_INSTRUCTION_
An exact copy of the listing is required.

_DATA SHOWN_

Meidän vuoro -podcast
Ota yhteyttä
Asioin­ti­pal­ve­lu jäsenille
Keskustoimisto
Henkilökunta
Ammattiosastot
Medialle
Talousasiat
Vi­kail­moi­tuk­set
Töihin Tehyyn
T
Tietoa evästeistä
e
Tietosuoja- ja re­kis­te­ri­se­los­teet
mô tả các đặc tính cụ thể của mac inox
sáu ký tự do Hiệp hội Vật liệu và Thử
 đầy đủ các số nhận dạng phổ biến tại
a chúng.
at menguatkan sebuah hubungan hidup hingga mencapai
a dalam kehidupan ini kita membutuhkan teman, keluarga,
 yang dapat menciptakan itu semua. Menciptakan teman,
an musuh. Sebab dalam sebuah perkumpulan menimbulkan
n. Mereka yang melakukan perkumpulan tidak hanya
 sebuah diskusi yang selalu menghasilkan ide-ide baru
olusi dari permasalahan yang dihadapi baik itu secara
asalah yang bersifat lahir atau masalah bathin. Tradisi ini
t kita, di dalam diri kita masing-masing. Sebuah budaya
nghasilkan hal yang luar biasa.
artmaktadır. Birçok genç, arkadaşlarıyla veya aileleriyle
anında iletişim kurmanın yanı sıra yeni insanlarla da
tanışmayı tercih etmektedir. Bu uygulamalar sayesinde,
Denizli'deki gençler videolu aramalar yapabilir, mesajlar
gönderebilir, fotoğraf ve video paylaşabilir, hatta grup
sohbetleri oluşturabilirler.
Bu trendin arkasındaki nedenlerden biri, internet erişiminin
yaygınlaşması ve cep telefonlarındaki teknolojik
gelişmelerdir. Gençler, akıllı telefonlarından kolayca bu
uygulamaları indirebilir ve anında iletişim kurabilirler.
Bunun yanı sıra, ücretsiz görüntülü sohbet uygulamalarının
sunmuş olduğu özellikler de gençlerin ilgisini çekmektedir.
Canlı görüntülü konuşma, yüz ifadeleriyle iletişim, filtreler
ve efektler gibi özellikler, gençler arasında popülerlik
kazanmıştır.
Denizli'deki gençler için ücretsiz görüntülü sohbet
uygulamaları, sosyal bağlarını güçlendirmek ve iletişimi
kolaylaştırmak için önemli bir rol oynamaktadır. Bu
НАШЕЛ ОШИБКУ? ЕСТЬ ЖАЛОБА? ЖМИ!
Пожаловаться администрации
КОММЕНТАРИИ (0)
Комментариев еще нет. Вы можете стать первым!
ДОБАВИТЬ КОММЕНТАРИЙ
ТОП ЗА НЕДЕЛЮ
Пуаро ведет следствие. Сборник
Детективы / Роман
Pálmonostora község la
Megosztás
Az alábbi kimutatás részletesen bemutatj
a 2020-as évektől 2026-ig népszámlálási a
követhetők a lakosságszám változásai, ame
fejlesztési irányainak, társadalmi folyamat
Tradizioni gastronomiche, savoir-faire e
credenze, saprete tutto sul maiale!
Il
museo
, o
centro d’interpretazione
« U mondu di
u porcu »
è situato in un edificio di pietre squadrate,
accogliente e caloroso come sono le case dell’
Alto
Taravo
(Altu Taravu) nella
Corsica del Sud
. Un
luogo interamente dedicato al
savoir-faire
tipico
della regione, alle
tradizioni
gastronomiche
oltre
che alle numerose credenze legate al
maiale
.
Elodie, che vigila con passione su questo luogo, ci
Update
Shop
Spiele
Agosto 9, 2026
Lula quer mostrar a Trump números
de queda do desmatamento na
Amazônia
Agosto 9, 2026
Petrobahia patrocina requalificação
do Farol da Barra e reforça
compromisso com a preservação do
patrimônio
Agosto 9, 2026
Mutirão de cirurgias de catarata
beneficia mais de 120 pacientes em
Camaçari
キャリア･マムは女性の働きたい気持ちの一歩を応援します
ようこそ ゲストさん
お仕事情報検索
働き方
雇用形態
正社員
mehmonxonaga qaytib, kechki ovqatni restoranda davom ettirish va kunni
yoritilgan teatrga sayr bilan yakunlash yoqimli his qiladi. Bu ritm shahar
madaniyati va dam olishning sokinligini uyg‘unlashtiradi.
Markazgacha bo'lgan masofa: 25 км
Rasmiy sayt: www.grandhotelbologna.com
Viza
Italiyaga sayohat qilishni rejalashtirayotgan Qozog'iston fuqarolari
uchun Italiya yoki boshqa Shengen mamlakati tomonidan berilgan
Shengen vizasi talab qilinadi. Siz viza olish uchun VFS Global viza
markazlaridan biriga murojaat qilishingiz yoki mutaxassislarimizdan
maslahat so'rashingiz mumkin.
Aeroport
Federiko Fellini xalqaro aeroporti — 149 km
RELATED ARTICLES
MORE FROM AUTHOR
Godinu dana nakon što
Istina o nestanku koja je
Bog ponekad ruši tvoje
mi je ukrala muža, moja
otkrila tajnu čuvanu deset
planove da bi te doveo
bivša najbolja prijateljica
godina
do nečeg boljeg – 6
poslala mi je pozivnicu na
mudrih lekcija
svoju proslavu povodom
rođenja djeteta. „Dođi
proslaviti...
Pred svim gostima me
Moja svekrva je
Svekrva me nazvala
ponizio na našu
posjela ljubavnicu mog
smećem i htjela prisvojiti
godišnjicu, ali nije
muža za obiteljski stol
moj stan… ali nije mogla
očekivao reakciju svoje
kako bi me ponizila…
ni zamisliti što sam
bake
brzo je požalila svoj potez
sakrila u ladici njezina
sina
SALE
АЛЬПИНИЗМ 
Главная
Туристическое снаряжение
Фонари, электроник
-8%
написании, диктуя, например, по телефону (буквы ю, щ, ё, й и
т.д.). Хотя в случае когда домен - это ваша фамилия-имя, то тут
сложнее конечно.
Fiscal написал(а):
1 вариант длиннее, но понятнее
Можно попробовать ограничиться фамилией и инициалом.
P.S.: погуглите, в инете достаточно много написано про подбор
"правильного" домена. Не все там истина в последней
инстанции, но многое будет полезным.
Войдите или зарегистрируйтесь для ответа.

_WRITTEN SOLUTION_
Meidän vuoro -podcast
Ota yhteyttä
Asioin­ti­pal­ve­lu jäsenille
Keskustoimisto
Henkilökunta
Ammattiosastot
Medialle
Talousasiat
Vi­kail­moi­tuk­set
Töihin Tehyyn
T
Tietoa evästeistä
e
Tietosuoja- ja re­kis­te­ri­se­los­teet
mô tả các đặc tính cụ thể của mac inox
sáu ký tự do Hiệp hội Vật liệu và Thử
 đầy đủ các số nhận dạng phổ biến tại
a chúng.
at menguatkan sebuah hubungan hidup hingga mencapai
a dalam kehidupan ini kita membutuhkan teman, keluarga,
 yang dapat menciptakan itu semua. Menciptakan teman,
an musuh. Sebab dalam sebuah perkumpulan menimbulkan
n. Mereka yang melakukan perkumpulan tidak hanya
 sebuah diskusi yang selalu menghasilkan ide-ide baru
olusi dari permasalahan yang dihadapi baik itu secara
asalah yang bersifat lahir atau masalah bathin. Tradisi ini
t kita, di dalam diri kita masing-masing. Sebuah budaya
nghasilkan hal yang luar biasa.
artmaktadır. Birçok genç, arkadaşlarıyla veya aileleriyle
anında iletişim kurmanın yanı sıra yeni insanlarla da
tanışmayı tercih etmektedir. Bu uygulamalar sayesinde,
Denizli'deki gençler videolu aramalar yapabilir, mesajlar
gönderebilir, fotoğraf ve video paylaşabilir, hatta grup
sohbetleri oluşturabilirler.
Bu trendin arkasındaki nedenlerden biri, internet erişiminin
yaygınlaşması ve cep telefonlarındaki teknolojik
gelişmelerdir. Gençler, akıllı telefonlarından kolayca bu
uygulamaları indirebilir ve anında iletişim kurabilirler.
Bunun yanı sıra, ücretsiz görüntülü sohbet uygulamalarının
sunmuş olduğu özellikler de gençlerin ilgisini çekmektedir.
Canlı görüntülü konuşma, yüz ifadeleriyle iletişim, filtreler
ve efektler gibi özellikler, gençler arasında popülerlik
kazanmıştır.
Denizli'deki gençler için ücretsiz görüntülü sohbet
uygulamaları, sosyal bağlarını güçlendirmek ve iletişimi
kolaylaştırmak için önemli bir rol oynamaktadır. Bu
НАШЕЛ ОШИБКУ? ЕСТЬ ЖАЛОБА? ЖМИ!
Пожаловаться администрации
КОММЕНТАРИИ (0)
Комментариев еще нет. Вы можете стать первым!
ДОБАВИТЬ КОММЕНТАРИЙ
ТОП ЗА НЕДЕЛЮ
Пуаро ведет следствие. Сборник
Детективы / Роман
Pálmonostora község la
Megosztás
Az alábbi kimutatás részletesen bemutatj
a 2020-as évektől 2026-ig népszámlálási a
követhetők a lakosságszám változásai, ame
fejlesztési irányainak, társadalmi folyamat
Tradizioni gastronomiche, savoir-faire e
credenze, saprete tutto sul maiale!
Il
museo
, o
centro d’interpretazione
« U mondu di
u porcu »
è situato in un edificio di pietre squadrate,
accogliente e caloroso come sono le case dell’
Alto
Taravo
(Altu Taravu) nella
Corsica del Sud
. Un
luogo interamente dedicato al
savoir-faire
tipico
della regione, alle
tradizioni
gastronomiche
oltre
che alle numerose credenze legate al
maiale
.
Elodie, che vigila con passione su questo luogo, ci
Update
Shop
Spiele
Agosto 9, 2026
Lula quer mostrar a Trump números
de queda do desmatamento na
Amazônia
Agosto 9, 2026
Petrobahia patrocina requalificação
do Farol da Barra e reforça
compromisso com a preservação do
patrimônio
Agosto 9, 2026
Mutirão de cirurgias de catarata
beneficia mais de 120 pacientes em
Camaçari
キャリア･マムは女性の働きたい気持ちの一歩を応援します
ようこそ ゲストさん
お仕事情報検索
働き方
雇用形態
正社員
mehmonxonaga qaytib, kechki ovqatni restoranda davom ettirish va kunni
yoritilgan teatrga sayr bilan yakunlash yoqimli his qiladi. Bu ritm shahar
madaniyati va dam olishning sokinligini uyg‘unlashtiradi.
Markazgacha bo'lgan masofa: 25 км
Rasmiy sayt: www.grandhotelbologna.com
Viza
Italiyaga sayohat qilishni rejalashtirayotgan Qozog'iston fuqarolari
uchun Italiya yoki boshqa Shengen mamlakati tomonidan berilgan
Shengen vizasi talab qilinadi. Siz viza olish uchun VFS Global viza
markazlaridan biriga murojaat qilishingiz yoki mutaxassislarimizdan
maslahat so'rashingiz mumkin.
Aeroport
Federiko Fellini xalqaro aeroporti — 149 km
RELATED ARTICLES
MORE FROM AUTHOR
Godinu dana nakon što
Istina o nestanku koja je
Bog ponekad ruši tvoje
mi je ukrala muža, moja
otkrila tajnu čuvanu deset
planove da bi te doveo
bivša najbolja prijateljica
godina
do nečeg boljeg – 6
poslala mi je pozivnicu na
mudrih lekcija
svoju proslavu povodom
rođenja djeteta. „Dođi
proslaviti...
Pred svim gostima me
Moja svekrva je
Svekrva me nazvala
ponizio na našu
posjela ljubavnicu mog
smećem i htjela prisvojiti
godišnjicu, ali nije
muža za obiteljski stol
moj stan… ali nije mogla
očekivao reakciju svoje
kako bi me ponizila…
ni zamisliti što sam
bake
brzo je požalila svoj potez
sakrila u ladici njezina
sina
SALE
АЛЬПИНИЗМ 
Главная
Туристическое снаряжение
Фонари, электроник
-8%
написании, диктуя, например, по телефону (буквы ю, щ, ё, й и
т.д.). Хотя в случае когда домен - это ваша фамилия-имя, то тут
сложнее конечно.
Fiscal написал(а):
1 вариант длиннее, но понятнее
Можно попробовать ограничиться фамилией и инициалом.
P.S.: погуглите, в инете достаточно много написано про подбор
"правильного" домена. Не все там истина в последней
инстанции, но многое будет полезным.
Войдите или зарегистрируйтесь для ответа.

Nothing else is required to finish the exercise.